W dniu 16 września 2008 r. SFP złożyło do Sądu Okręgowego w Warszawie odwołanie od decyzji Prezesa UOKiK. W przekonaniu SFP zaskarżona decyzja została oparta na błędnych ustaleniach faktycznych, błędnym skonstruowaniu tzw. rynku właściwego i błędnym przyjęciu istnienia konkurencji pomiędzy ZAiKS-em a SFP.
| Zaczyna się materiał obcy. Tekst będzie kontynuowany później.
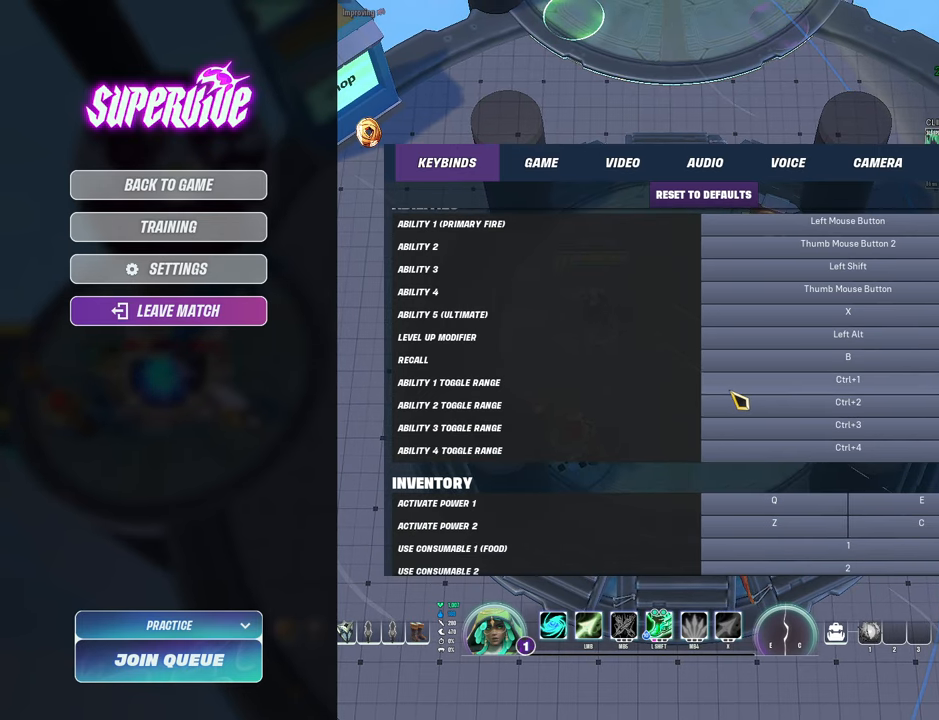
{"keys": [], "mouse": [], "events": []}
Decyzją z dnia 29 sierpnia 2008 r. Prezes Urzędu Ochrony Konkurencji i Konsumentów uznał praktykę stosowaną przez Stowarzyszenie Autorów ZAiKS (ZAiKS) oraz Stowarzyszenie Filmowców Polskich (SFP) polegającą na zawarciu w dniu 23 grudnia 2003 r. porozumienia (Porozumienie) dotyczącego ustalania jednolitych stawek wynagrodzeń autorskich pobieranych od użytkowników komercyjnych (w tym przypadku: wydawców prasy) z tytułu sprzedaży utworów audiowizualnych na nośnikach przeznaczonych do własnego użytku osobistego (tzn. filmów insertowanych do czasopism) za ograniczające konkurencję na krajowych rynkach i nakazał zaniechania jej stosowania oraz nałożył karę pieniężną w wysokości SFP - 250 000 złotych oraz ZAIKS - 1 000 000 złotych.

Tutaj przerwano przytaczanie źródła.